Nous sommes dans une période où la sobriété énergétique appelle à une démarche citoyenne forte de la part de l’Etat, des entreprises et des particuliers ? Quel rôle entend jouer RTE dans cette période et quels conseils donneriez-vous aux consommateurs français ?

Nous avons beaucoup étudié le thème de la sobriété dans le cadre de l’un des scénarios de nos Futurs énergétiques 2050. Sur le temps long, la « sobriété choisie » implique des changements réels de mode de vie. Au-delà d’une somme de changements de comportements individuels, c’est-à-dire des choix de société structurants sur l’organisation de l’espace et de l’habitat, sur notre système productif pour réduire les besoins énergétiques, sur les mobilités…

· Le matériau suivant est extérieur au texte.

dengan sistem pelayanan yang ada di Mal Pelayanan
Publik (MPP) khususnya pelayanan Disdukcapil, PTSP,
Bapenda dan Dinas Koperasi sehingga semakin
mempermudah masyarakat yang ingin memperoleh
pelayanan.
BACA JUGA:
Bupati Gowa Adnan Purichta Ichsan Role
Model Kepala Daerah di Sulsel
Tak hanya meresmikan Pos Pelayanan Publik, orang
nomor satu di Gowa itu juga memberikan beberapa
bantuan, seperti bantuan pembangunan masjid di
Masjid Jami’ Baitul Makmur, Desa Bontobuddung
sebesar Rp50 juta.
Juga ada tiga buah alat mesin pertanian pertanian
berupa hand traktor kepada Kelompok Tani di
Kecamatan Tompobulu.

A court terme, on ne parle pas de la même chose, il s’agit plutôt d’une « sobriété subie » : nous devons réduire notre consommation pour nous adapter à un système énergétique européen en crise. Les leviers ne sont pas les mêmes car les actions dont on parle doivent produire leurs effets dès les prochains mois.

Pour s’y préparer, notre premier rôle consiste à stabiliser un diagnostic précis : partager sur le niveau de risque et informer le public sur les actions qui ont le plus d’effet à court terme.

Ensuite, il s’agit de nous préparer à exploiter le système électrique proche de ses limites, afin de garantir l'équilibre offre-demande du pays y compris en situation de tension. Dans ces circonstances, nous pourrons émettre des signaux d'alerte Ecowatt pour appeler aux mesures d'urgences et organiser la mise en œuvre de moyens exceptionnels si la situation le requiert.

Enfin, en tant qu'entreprise, RTE tâche d'être exemplaire en matière d'économie d'énergies et de décalage de consommation. Nous avons déjà commencé à pratiquer des tests dans certains de nos bâtiments durant l'été.

Le premier conseil qui vient à l’esprit, c’est de commencer dès à présent à réaliser des économies d'énergies. Pour les entreprises, cela consiste aussi à se préparer rapidement à optimiser les consommations et à se mettre en situation de répondre aux signaux que leurs fournisseurs ou RTE pourra envoyer en cas de tension sur le système. Augmenter la résilience du système est un moyen de garantir l’approvisionnement en électricité de tous, mais également de faire baisser les prix, il s’agit donc de mesures sans regret.